Background
Express Mobile, Inc. holds a portfolio of patents covering browser-based website generation technology — in plain terms, software that lets users build websites without writing code. Two of those patents (U.S. Patent Nos. 7,594,168 and 6,546,397, both titled “Browser based web site generation tool and run time engine”) are at the center of a high-stakes dispute with GoDaddy.com, LLC, the domain registrar and web-hosting giant.
Express Mobile sued GoDaddy for infringement. A Delaware federal jury found GoDaddy liable and awarded $170 million in damages. The trial judge later added $83 million in prejudgment and post-judgment interest, bringing the total exposure to approximately $253 million. The willfulness finding was subsequently overturned (which would have tripled damages), but the underlying verdict stood.
Separately, GoDaddy — along with related petitioners including Google LLC and Meta Platforms Inc. — filed inter partes review (IPR) petitions at the Patent Trial and Appeal Board (PTAB). An IPR is an administrative proceeding at the USPTO where a third party can challenge a patent’s validity on prior art grounds, even after a court case has begun. PTAB’s original panel issued a Final Written Decision canceling claims of the ’168 patent (IPR2021-01226), concluding they were unpatentable — a direct contradiction of the jury’s validity finding.
The Court’s Holding
On June 26, 2026, a PTAB leadership panel — a senior group of judges convened under the Director Review process initiated by USPTO Director John Squires — reversed the original panel’s cancellation of the patent. The leadership panel reinstated the challenged patent claims, holding that “after a jury upheld the patent, there was no reason for the board to reach a different validity outcome.”
Director Squires had ordered Director Review in May 2026, criticizing the original panel for giving “no explanation” for why its ruling differed from the jury’s verdict on the same patent validity questions. His order reflected an emerging USPTO policy that when a jury and PTAB consider substantially the same evidence and arguments on validity, the Board must either align with the jury’s conclusion or provide a detailed, reasoned explanation for departing from it.

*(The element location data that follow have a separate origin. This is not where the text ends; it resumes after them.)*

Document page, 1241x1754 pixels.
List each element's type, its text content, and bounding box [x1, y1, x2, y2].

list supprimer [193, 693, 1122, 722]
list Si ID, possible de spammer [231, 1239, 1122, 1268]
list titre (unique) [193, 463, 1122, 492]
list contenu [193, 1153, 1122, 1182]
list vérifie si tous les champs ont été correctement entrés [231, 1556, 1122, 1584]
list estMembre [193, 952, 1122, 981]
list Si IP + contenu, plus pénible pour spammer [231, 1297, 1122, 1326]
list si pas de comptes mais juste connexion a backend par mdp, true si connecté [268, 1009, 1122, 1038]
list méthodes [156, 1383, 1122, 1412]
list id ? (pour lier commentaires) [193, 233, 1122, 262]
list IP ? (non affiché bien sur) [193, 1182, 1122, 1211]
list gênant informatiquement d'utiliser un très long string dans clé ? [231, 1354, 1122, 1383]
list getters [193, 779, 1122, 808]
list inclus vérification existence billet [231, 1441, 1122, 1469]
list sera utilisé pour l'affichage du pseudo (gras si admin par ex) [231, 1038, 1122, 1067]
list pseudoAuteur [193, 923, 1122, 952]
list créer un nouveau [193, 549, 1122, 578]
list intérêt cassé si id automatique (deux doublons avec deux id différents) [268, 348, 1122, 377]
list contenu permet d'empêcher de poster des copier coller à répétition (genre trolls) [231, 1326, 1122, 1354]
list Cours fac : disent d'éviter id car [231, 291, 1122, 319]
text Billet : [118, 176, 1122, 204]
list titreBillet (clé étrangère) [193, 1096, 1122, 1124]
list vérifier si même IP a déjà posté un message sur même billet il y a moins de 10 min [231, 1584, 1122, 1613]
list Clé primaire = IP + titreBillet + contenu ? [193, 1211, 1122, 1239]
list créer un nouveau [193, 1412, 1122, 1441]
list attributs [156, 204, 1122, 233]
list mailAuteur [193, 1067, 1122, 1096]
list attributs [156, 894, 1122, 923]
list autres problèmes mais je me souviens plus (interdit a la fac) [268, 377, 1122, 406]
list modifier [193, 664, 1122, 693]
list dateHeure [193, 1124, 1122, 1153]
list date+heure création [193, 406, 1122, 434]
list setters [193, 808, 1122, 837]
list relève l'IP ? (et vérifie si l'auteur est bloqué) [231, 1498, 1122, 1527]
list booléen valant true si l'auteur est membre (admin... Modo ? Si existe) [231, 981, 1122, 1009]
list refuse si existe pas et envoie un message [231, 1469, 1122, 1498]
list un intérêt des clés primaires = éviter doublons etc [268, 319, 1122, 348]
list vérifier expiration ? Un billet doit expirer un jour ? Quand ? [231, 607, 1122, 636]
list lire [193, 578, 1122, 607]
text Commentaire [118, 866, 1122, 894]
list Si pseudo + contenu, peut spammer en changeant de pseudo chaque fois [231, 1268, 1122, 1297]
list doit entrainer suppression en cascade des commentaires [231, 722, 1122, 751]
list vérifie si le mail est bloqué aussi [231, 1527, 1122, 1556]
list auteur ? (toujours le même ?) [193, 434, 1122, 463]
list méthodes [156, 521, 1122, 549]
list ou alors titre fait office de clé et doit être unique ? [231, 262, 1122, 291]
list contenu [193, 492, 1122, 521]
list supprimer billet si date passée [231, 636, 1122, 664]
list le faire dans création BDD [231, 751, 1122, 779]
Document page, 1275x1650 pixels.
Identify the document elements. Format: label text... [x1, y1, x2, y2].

The leadership panel’s June 26 decision applied that principle and reversed outright.
Key Takeaways
- PTAB is no longer a guaranteed second bite at the apple after a jury verdict: where a jury and the Board consider the same validity evidence, the Board must now either follow the jury’s conclusion or explain specifically why it differs.
- Director Squires’ policy of requiring PTAB to account for parallel jury verdicts creates significant uncertainty for petitioners (like GoDaddy, Google, and Meta) who file IPRs while district court litigation is ongoing or concluded.
- The ruling is a major win for Express Mobile, restoring patent claims that support the $253M total judgment against GoDaddy.
- For companies defending patent suits, this decision weakens the IPR strategy of filing for patent cancellation as leverage or insurance after an adverse jury verdict on the same validity issues.
- The two related patents (7,594,168 and 6,546,397) each had companion IPR proceedings; the fate of the ’6,546,397 companion IPRs may now also be affected by this leadership panel precedent.
Why It Matters
IPR proceedings were designed by Congress as a streamlined way to weed out invalid patents — but they have increasingly been used by well-funded defendants to escape liability even after losing at trial. This leadership panel ruling signals a significant shift: PTAB under Director Squires is moving toward greater deference to jury verdicts, at least where the factual record substantially overlaps. That’s a major policy change that will affect dozens of pending IPRs where defendants have lost at the district court level but are still pursuing PTAB cancellation.
For the tech industry specifically — where companies like Google and Meta routinely join or file IPRs against patents asserted against any member of their ecosystems — this ruling raises the stakes of parallel PTAB challenges. Defendants who lose at trial may find PTAB unwilling to serve as a backstop if the same validity arguments were already rejected by a jury. Conversely, patent holders who prevail at trial now have stronger grounds to oppose PTAB cancellation proceedings on the basis of the jury verdict.